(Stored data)

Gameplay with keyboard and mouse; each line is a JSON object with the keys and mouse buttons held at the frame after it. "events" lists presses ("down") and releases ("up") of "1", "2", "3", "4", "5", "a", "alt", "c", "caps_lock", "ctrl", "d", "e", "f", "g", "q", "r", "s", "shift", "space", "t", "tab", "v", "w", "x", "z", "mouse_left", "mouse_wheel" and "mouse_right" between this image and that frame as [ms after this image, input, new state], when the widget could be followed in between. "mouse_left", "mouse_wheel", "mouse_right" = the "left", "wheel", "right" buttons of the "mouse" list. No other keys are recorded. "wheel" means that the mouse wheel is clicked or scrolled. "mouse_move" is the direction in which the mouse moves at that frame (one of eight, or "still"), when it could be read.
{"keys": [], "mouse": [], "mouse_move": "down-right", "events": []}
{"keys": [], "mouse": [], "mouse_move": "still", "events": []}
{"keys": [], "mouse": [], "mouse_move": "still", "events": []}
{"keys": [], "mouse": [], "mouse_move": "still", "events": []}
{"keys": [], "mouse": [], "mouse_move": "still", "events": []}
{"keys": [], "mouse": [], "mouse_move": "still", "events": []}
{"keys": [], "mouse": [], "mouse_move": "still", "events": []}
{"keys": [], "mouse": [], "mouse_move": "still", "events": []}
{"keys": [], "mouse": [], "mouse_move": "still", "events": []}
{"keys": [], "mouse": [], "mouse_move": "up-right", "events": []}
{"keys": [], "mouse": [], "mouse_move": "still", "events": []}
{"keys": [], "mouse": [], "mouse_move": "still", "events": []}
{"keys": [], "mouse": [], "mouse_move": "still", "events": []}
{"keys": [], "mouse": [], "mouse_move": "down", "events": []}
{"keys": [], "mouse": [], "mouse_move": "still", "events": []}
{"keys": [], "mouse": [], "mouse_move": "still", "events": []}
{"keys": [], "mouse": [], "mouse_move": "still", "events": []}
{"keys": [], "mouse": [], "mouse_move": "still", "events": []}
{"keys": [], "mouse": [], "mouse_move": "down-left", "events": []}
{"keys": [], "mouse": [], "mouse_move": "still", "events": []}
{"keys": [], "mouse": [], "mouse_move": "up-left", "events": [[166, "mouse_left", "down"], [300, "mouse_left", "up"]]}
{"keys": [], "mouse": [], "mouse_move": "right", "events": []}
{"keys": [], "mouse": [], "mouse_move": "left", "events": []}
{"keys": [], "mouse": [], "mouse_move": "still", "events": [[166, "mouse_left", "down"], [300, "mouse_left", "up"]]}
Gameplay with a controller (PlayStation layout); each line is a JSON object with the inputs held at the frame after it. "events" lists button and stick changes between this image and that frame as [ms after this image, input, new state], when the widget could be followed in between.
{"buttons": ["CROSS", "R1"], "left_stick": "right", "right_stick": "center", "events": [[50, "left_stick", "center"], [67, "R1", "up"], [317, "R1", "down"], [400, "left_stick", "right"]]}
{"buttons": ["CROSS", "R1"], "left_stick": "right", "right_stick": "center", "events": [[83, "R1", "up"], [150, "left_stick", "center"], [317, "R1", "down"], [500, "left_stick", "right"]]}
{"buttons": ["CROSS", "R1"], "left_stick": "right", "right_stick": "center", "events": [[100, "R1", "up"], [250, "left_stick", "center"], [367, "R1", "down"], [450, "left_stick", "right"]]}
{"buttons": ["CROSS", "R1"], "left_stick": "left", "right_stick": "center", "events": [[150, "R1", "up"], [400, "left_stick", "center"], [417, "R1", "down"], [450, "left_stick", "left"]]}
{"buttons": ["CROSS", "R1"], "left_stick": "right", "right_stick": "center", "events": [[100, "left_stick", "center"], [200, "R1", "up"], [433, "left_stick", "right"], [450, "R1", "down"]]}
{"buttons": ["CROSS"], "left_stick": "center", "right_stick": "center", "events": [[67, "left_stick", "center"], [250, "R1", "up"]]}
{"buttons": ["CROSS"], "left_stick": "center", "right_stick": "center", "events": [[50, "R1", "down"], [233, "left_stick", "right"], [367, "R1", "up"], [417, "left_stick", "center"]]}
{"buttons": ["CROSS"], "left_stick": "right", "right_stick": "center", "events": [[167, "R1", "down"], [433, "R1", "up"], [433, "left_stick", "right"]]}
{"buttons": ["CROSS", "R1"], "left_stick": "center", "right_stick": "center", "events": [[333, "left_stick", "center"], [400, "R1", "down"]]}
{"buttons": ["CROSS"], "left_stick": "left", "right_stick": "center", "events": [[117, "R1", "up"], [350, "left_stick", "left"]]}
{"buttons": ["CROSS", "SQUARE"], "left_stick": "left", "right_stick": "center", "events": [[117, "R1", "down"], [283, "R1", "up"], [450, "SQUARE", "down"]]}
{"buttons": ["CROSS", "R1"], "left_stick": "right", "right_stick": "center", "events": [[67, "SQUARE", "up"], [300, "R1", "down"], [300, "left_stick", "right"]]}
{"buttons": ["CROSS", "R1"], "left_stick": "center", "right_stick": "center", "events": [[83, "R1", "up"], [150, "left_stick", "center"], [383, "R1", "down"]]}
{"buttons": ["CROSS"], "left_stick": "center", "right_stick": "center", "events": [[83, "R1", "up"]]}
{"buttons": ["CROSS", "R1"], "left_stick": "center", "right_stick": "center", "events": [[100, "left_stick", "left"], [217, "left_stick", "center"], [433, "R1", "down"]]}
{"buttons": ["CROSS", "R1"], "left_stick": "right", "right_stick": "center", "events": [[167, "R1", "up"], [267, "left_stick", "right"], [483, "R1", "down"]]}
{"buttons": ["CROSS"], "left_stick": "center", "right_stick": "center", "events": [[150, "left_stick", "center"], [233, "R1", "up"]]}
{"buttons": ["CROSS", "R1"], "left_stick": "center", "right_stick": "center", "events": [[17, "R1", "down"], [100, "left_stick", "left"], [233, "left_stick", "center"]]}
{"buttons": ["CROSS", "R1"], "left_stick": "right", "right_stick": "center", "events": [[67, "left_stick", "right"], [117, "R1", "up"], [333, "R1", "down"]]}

● **What the task requires**:
Each entry above is to be transcribed without alteration.

● **Answer space**:
Gameplay with keyboard and mouse; each line is a JSON object with the keys and mouse buttons held at the frame after it. "events" lists presses ("down") and releases ("up") of "1", "2", "3", "4", "5", "a", "alt", "c", "caps_lock", "ctrl", "d", "e", "f", "g", "q", "r", "s", "shift", "space", "t", "tab", "v", "w", "x", "z", "mouse_left", "mouse_wheel" and "mouse_right" between this image and that frame as [ms after this image, input, new state], when the widget could be followed in between. "mouse_left", "mouse_wheel", "mouse_right" = the "left", "wheel", "right" buttons of the "mouse" list. No other keys are recorded. "wheel" means that the mouse wheel is clicked or scrolled. "mouse_move" is the direction in which the mouse moves at that frame (one of eight, or "still"), when it could be read.
{"keys": [], "mouse": [], "mouse_move": "down-right", "events": []}
{"keys": [], "mouse": [], "mouse_move": "still", "events": []}
{"keys": [], "mouse": [], "mouse_move": "still", "events": []}
{"keys": [], "mouse": [], "mouse_move": "still", "events": []}
{"keys": [], "mouse": [], "mouse_move": "still", "events": []}
{"keys": [], "mouse": [], "mouse_move": "still", "events": []}
{"keys": [], "mouse": [], "mouse_move": "still", "events": []}
{"keys": [], "mouse": [], "mouse_move": "still", "events": []}
{"keys": [], "mouse": [], "mouse_move": "still", "events": []}
{"keys": [], "mouse": [], "mouse_move": "up-right", "events": []}
{"keys": [], "mouse": [], "mouse_move": "still", "events": []}
{"keys": [], "mouse": [], "mouse_move": "still", "events": []}
{"keys": [], "mouse": [], "mouse_move": "still", "events": []}
{"keys": [], "mouse": [], "mouse_move": "down", "events": []}
{"keys": [], "mouse": [], "mouse_move": "still", "events": []}
{"keys": [], "mouse": [], "mouse_move": "still", "events": []}
{"keys": [], "mouse": [], "mouse_move": "still", "events": []}
{"keys": [], "mouse": [], "mouse_move": "still", "events": []}
{"keys": [], "mouse": [], "mouse_move": "down-left", "events": []}
{"keys": [], "mouse": [], "mouse_move": "still", "events": []}
{"keys": [], "mouse": [], "mouse_move": "up-left", "events": [[166, "mouse_left", "down"], [300, "mouse_left", "up"]]}
{"keys": [], "mouse": [], "mouse_move": "right", "events": []}
{"keys": [], "mouse": [], "mouse_move": "left", "events": []}
{"keys": [], "mouse": [], "mouse_move": "still", "events": [[166, "mouse_left", "down"], [300, "mouse_left", "up"]]}
Gameplay with a controller (PlayStation layout); each line is a JSON object with the inputs held at the frame after it. "events" lists button and stick changes between this image and that frame as [ms after this image, input, new state], when the widget could be followed in between.
{"buttons": ["CROSS", "R1"], "left_stick": "right", "right_stick": "center", "events": [[50, "left_stick", "center"], [67, "R1", "up"], [317, "R1", "down"], [400, "left_stick", "right"]]}
{"buttons": ["CROSS", "R1"], "left_stick": "right", "right_stick": "center", "events": [[83, "R1", "up"], [150, "left_stick", "center"], [317, "R1", "down"], [500, "left_stick", "right"]]}
{"buttons": ["CROSS", "R1"], "left_stick": "right", "right_stick": "center", "events": [[100, "R1", "up"], [250, "left_stick", "center"], [367, "R1", "down"], [450, "left_stick", "right"]]}
{"buttons": ["CROSS", "R1"], "left_stick": "left", "right_stick": "center", "events": [[150, "R1", "up"], [400, "left_stick", "center"], [417, "R1", "down"], [450, "left_stick", "left"]]}
{"buttons": ["CROSS", "R1"], "left_stick": "right", "right_stick": "center", "events": [[100, "left_stick", "center"], [200, "R1", "up"], [433, "left_stick", "right"], [450, "R1", "down"]]}
{"buttons": ["CROSS"], "left_stick": "center", "right_stick": "center", "events": [[67, "left_stick", "center"], [250, "R1", "up"]]}
{"buttons": ["CROSS"], "left_stick": "center", "right_stick": "center", "events": [[50, "R1", "down"], [233, "left_stick", "right"], [367, "R1", "up"], [417, "left_stick", "center"]]}
{"buttons": ["CROSS"], "left_stick": "right", "right_stick": "center", "events": [[167, "R1", "down"], [433, "R1", "up"], [433, "left_stick", "right"]]}
{"buttons": ["CROSS", "R1"], "left_stick": "center", "right_stick": "center", "events": [[333, "left_stick", "center"], [400, "R1", "down"]]}
{"buttons": ["CROSS"], "left_stick": "left", "right_stick": "center", "events": [[117, "R1", "up"], [350, "left_stick", "left"]]}
{"buttons": ["CROSS", "SQUARE"], "left_stick": "left", "right_stick": "center", "events": [[117, "R1", "down"], [283, "R1", "up"], [450, "SQUARE", "down"]]}
{"buttons": ["CROSS", "R1"], "left_stick": "right", "right_stick": "center", "events": [[67, "SQUARE", "up"], [300, "R1", "down"], [300, "left_stick", "right"]]}
{"buttons": ["CROSS", "R1"], "left_stick": "center", "right_stick": "center", "events": [[83, "R1", "up"], [150, "left_stick", "center"], [383, "R1", "down"]]}
{"buttons": ["CROSS"], "left_stick": "center", "right_stick": "center", "events": [[83, "R1", "up"]]}
{"buttons": ["CROSS", "R1"], "left_stick": "center", "right_stick": "center", "events": [[100, "left_stick", "left"], [217, "left_stick", "center"], [433, "R1", "down"]]}
{"buttons": ["CROSS", "R1"], "left_stick": "right", "right_stick": "center", "events": [[167, "R1", "up"], [267, "left_stick", "right"], [483, "R1", "down"]]}
{"buttons": ["CROSS"], "left_stick": "center", "right_stick": "center", "events": [[150, "left_stick", "center"], [233, "R1", "up"]]}
{"buttons": ["CROSS", "R1"], "left_stick": "center", "right_stick": "center", "events": [[17, "R1", "down"], [100, "left_stick", "left"], [233, "left_stick", "center"]]}
{"buttons": ["CROSS", "R1"], "left_stick": "right", "right_stick": "center", "events": [[67, "left_stick", "right"], [117, "R1", "up"], [333, "R1", "down"]]}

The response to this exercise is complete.